The Minnesota prosecutor in charge of investigating the death of George Floyd said today in a press conference that while the video of the officer with his knee on Floyd’s neck is horrific, there’s other evidence that doesn’t support a criminal charge against the officer.
NEW: Minnesota prosecutor says video showing George Floyd's death is "terrible" but says there's "other evidence that does not support a criminal charge" pic.twitter.com/X3hzxQJtfe
— BNO News (@BNONews) May 28, 2020
Freeman, the county attorney, was answering a question as to why the officer hadn’t been charged with a crime yet. He replied that it violates his ethics to discuss the evidence before they announce their charging decision, but then said:
“I will say this. That video is graphic, horrific and terrible and no person should do that. But my job in the end is to prove that he violated a criminal statute. And there is other evidence that does not support a criminal charge. We need to wade through all of that evidence to come to a meaningful determination and we are doing that to the best of our ability.”
It’ll be interesting to see exactly what that evidence is because the video looks bad. But this is why we say don’t jump to conclusions. As Cranky T-Rex reminds us:
Remember, Mike Brown absolutely had his hands up when he was shot. Zimmerman stalked Trayvon because he was black against explicit orders to stay in his car. Nick Sandmann was blocking the way of a Native American vet. Until it wasn't the case.
— Inconspicuous Rex (@CrankyTRex) May 28, 2020
In very much related news, Amy Klobuchar, who was once had Michael Freeman’s job and may be Biden’s VP choice, reportedly declined to prosecute the officer at the center of the Floyd’s death despite numerous complaints against him:
DAILY WIRE – Democrat Senator Amy Klobuchar (MN) declined to prosecute the police officer who is at the center of the death of George Floyd over previous conduct complaints while she was a prosecutor in Hennepin County, which includes most of Minneapolis, according to a report from The Guardian.
Floyd died on Monday after an arrest that involved four Minneapolis police officers. One of the officers, Derek Chauvin, appeared to have his knee on Floyd’s neck while Floyd said that he could not breath.
“Between 1999 and 2007, Klobuchar, the state’s then top prosecutor, declined to press charges against more than a dozen officers accused of killing civilians,” The Guardian reported. “In 2006, Chauvin was one of several officers involved in the shooting death of a man who stabbed others before turning on the police.”
Klobuchar “did not prosecute and instead the case went to a grand jury that declined to charge the officers with wrongdoing in 2008.”
WXII 12 News reported that Chauvin “had 18 prior complaints filed against him with the Minneapolis Police Department’s Internal Affairs.”

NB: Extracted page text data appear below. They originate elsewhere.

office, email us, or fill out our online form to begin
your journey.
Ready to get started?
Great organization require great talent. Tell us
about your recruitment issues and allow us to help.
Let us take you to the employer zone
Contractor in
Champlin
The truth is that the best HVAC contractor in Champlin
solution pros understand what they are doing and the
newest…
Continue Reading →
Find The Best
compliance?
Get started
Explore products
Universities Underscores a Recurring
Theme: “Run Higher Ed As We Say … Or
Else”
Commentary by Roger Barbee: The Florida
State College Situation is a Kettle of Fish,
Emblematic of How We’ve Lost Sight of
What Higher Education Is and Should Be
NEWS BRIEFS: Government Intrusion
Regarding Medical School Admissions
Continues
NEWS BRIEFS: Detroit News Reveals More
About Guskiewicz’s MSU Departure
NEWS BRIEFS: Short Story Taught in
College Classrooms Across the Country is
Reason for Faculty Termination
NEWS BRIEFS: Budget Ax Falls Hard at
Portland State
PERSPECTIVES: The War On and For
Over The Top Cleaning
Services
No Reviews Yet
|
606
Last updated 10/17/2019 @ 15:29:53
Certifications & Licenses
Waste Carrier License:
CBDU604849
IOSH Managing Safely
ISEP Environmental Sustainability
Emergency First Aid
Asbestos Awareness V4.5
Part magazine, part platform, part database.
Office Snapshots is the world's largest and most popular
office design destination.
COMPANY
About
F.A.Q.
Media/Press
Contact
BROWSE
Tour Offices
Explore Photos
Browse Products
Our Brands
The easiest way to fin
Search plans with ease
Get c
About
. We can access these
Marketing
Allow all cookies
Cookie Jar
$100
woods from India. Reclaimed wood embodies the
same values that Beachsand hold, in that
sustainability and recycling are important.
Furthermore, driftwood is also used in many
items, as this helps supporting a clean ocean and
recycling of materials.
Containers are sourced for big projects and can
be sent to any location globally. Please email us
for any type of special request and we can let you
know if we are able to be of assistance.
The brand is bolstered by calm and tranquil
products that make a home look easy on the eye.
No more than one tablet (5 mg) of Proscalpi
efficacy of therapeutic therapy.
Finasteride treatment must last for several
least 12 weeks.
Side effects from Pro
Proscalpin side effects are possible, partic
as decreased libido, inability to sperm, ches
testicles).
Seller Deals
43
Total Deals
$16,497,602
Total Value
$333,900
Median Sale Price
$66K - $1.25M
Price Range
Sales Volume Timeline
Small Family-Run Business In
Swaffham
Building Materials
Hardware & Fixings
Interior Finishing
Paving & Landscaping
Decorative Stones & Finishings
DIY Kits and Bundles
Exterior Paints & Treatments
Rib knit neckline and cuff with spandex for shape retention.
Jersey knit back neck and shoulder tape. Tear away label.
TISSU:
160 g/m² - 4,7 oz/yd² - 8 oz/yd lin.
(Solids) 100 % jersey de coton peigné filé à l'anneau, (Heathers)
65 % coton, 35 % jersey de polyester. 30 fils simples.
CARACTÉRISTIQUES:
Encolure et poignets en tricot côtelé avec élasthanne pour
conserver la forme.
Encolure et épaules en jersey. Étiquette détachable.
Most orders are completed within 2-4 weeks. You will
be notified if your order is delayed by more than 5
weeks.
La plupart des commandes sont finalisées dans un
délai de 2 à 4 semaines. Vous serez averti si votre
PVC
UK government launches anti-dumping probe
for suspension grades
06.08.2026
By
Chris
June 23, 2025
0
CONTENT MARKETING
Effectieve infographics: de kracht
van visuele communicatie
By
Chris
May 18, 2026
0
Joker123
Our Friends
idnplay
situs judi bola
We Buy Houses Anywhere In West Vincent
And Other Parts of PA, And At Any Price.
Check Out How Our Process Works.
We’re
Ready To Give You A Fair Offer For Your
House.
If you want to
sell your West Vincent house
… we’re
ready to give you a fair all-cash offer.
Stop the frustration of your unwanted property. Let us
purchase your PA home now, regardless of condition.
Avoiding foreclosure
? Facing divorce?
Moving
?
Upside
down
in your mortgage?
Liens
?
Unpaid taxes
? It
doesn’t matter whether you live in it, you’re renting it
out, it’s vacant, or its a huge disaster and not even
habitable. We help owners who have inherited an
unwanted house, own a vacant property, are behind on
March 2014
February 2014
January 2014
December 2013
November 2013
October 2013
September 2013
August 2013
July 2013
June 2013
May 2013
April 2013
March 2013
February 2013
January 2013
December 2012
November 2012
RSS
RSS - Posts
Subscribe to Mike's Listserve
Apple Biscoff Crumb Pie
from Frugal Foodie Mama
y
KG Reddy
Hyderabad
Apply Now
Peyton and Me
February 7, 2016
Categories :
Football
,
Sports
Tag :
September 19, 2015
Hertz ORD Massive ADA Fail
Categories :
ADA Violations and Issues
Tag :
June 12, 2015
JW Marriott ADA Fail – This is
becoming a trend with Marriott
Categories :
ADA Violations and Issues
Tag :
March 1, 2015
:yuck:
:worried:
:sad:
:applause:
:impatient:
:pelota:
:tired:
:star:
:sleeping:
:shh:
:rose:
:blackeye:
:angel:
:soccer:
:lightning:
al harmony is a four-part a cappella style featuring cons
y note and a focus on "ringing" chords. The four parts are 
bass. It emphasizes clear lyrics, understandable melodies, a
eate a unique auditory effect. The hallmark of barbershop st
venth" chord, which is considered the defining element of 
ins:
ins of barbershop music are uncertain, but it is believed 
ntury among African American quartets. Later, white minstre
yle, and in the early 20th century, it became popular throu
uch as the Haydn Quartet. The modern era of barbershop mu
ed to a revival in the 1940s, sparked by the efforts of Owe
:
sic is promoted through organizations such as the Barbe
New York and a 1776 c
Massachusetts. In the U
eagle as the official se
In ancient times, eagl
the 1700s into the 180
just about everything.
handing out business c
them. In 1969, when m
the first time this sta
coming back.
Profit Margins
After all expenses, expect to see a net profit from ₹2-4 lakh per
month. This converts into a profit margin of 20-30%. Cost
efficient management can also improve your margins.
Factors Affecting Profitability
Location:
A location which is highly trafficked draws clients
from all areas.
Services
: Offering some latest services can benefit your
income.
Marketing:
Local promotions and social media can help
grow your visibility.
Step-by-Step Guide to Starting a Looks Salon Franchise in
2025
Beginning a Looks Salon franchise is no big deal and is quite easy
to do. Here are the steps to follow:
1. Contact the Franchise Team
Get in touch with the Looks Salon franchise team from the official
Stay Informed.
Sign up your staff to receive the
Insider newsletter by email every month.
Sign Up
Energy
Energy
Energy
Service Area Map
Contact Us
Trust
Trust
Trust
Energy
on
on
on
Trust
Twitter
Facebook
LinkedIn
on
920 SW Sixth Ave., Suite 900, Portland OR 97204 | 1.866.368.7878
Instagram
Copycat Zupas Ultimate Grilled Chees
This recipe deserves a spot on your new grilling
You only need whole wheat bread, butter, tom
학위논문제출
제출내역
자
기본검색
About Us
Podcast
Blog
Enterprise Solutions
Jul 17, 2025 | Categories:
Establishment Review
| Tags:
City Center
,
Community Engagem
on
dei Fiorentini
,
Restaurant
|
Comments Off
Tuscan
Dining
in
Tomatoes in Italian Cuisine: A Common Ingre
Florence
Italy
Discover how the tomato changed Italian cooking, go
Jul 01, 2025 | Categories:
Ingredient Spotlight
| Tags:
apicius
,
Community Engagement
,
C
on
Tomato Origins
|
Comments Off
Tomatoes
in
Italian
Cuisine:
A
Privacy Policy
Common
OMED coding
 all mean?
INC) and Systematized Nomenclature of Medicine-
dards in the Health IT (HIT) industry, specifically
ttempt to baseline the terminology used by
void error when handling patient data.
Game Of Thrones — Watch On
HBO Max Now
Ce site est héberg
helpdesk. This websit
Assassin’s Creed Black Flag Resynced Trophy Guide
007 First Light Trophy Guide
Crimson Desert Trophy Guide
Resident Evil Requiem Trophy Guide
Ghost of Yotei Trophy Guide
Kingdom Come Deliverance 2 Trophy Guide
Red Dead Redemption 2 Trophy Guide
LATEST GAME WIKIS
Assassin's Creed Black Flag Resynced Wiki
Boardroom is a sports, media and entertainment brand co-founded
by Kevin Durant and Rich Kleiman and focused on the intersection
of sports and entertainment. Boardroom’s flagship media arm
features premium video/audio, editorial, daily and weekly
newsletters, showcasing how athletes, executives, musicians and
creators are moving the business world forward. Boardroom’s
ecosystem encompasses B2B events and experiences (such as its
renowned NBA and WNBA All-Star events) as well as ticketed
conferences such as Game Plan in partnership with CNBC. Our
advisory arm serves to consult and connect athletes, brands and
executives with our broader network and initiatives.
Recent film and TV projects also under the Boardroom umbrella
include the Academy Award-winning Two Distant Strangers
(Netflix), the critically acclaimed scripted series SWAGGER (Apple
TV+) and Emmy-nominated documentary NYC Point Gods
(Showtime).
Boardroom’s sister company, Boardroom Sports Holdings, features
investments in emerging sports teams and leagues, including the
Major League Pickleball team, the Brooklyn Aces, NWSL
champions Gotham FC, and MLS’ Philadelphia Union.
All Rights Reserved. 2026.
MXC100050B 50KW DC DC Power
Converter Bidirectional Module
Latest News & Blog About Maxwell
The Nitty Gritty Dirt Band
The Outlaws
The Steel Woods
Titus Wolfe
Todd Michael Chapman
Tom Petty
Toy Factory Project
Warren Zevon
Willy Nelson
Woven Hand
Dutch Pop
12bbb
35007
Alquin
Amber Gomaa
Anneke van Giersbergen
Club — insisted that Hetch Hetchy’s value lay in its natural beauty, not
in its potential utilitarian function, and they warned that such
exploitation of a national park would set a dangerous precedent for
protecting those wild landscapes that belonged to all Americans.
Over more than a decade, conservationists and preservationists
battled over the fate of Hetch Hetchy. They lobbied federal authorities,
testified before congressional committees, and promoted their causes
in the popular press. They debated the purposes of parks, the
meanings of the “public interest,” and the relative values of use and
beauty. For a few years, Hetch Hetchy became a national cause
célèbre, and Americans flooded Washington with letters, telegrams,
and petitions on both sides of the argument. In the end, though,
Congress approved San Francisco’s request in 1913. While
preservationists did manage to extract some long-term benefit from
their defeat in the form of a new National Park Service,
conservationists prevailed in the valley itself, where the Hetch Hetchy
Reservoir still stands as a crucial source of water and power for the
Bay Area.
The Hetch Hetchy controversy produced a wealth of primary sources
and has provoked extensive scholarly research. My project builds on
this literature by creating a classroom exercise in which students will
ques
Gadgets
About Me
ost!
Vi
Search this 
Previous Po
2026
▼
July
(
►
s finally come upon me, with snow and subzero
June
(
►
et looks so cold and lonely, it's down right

Again, we don’t know what the evidence is that Freeman is suggesting may vindicate the officer. Also, it may be that Klobuchar made the right decision given that the grand jury didn’t seek to charge Chauvin and the other officers with any wrongdoing. I’m not trying to say one way or the other given that I don’t know the details of those past cases. I mention it only because it’s possible there could be blowback for her if this thing goes south for Chauvin in the end.